Where Zucker, in my opinion, ultimately falls short is in his conceptualization of the problem:
“Suppose you were a clinician and a 4-year-old black kid came into your office and said he wanted to be white. Would you go with that? … I don’t think we would,” Zucker says.
If a four-year old boy came into your office insisting his penis was a vagina, I don’t think anyone would go with that. He’s got to come to terms with reality. The quesiton becomes, “What does it mean that your skin is black (or that you have a penis)?” Does having black skin mean you can only have a future in professional sports? Does having a penis mean you can’t play with dolls? Perhaps Zucker didn’t think his race analogy through, but he’s basically validating racism by implying that there are behaviors assigned to people with white skin that people with black skin may not adopt. While that my still be an unfortunate reality, few would (openly) suggest there is some biological order that dictates such restrictions. For me the concept is not a whole lot different. Skin color or anatomical bits between the legs, either way whatever definitions and behaviors society has assigned to those anatomical realities need to be examined and, in most cases, eventually dismantled.

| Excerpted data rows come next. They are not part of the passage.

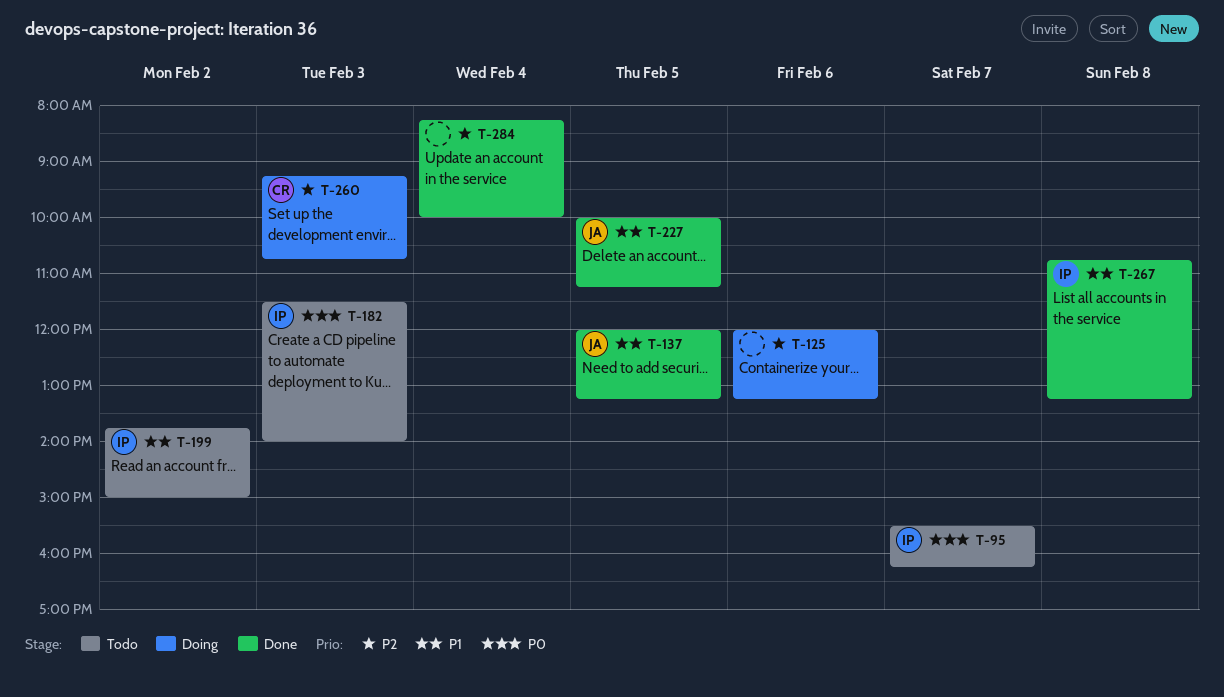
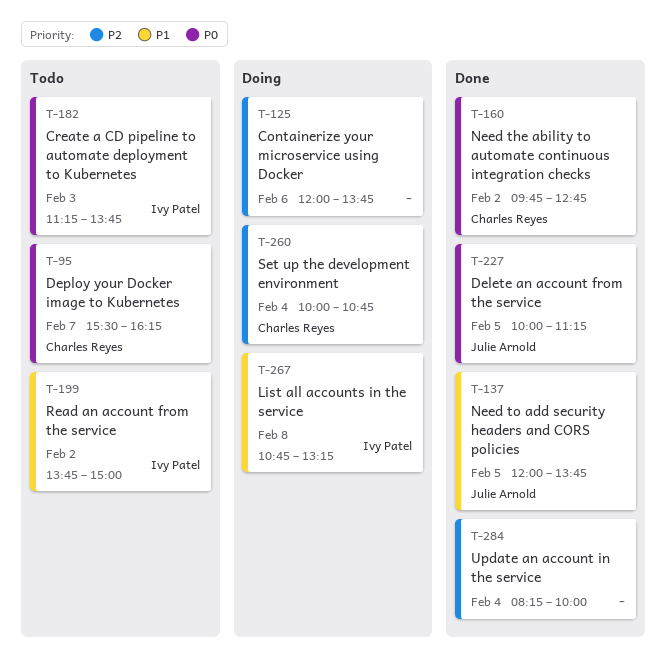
T-95, owner: Ivy Patel -> Charles Reyes
T-125, ends: 13:15 -> 13:45
T-137, ends: 13:15 -> 13:45
T-160: none -> present
T-182, begins: 11:30 -> 11:15
T-182, ends: 14:00 -> 13:45
T-227, priority: P1 -> P0
T-260, day: Feb 3 -> Feb 4
T-260, begins: 09:15 -> 10:00
T-267, status: Done -> Doing

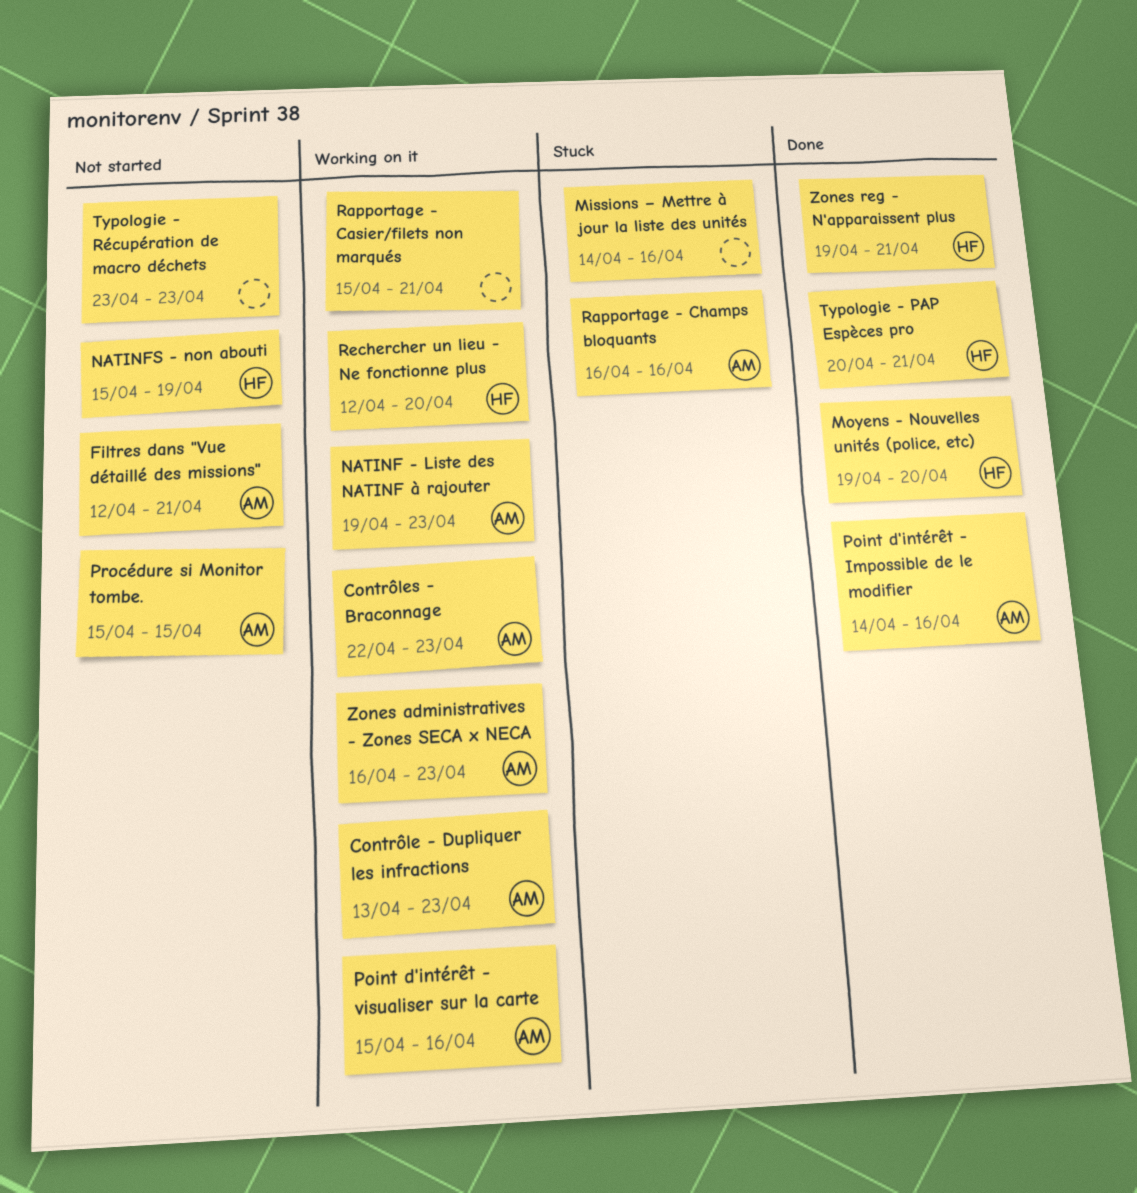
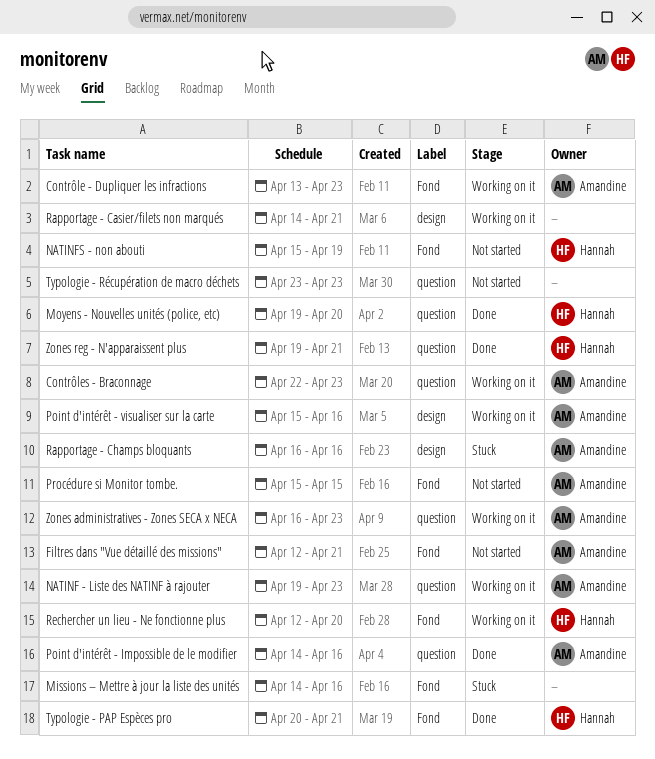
Rapportage - Casier/filets non marqués, start: Apr 15 -> Apr 14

Brandon’s tale is heart wrenching for anyone who has come from a place where they were taught to hate or fear some particular aspect of themselves. His mother’s talk of his “addiction to pink” ticks me off in more ways than one. Still, I’m not convinced Zucker is the demon some are making him out to be. Indeed, I was recently pointed to this post by Alice Domurat Dreger
How do I know these are wrong? Well, I asked Zucker. Point blank. … I asked Zucker: Do you think if a child ends up transitioning sex as an adolescent or adult, that’s a bad outcome? No way, he said. In fact, he pointed out that in that case–when a child grows up to be an adolescent who needs to change sex because that means s/he will be better off–Zucker helps arrange it to make sure it happens.
Wild allegations and hysteria are not the way to address this issue, certainly not with a scientific body like the APA. Get your facts straight…err…correct…and develop a well reasoned argument to support your case. Humanity is slow to change, but truth will eventually win out. We accept the world is not flat. We accept the earth is not the center of the universe. That may seem self evident now, but those are truths that were a long time gaining widespread acceptance.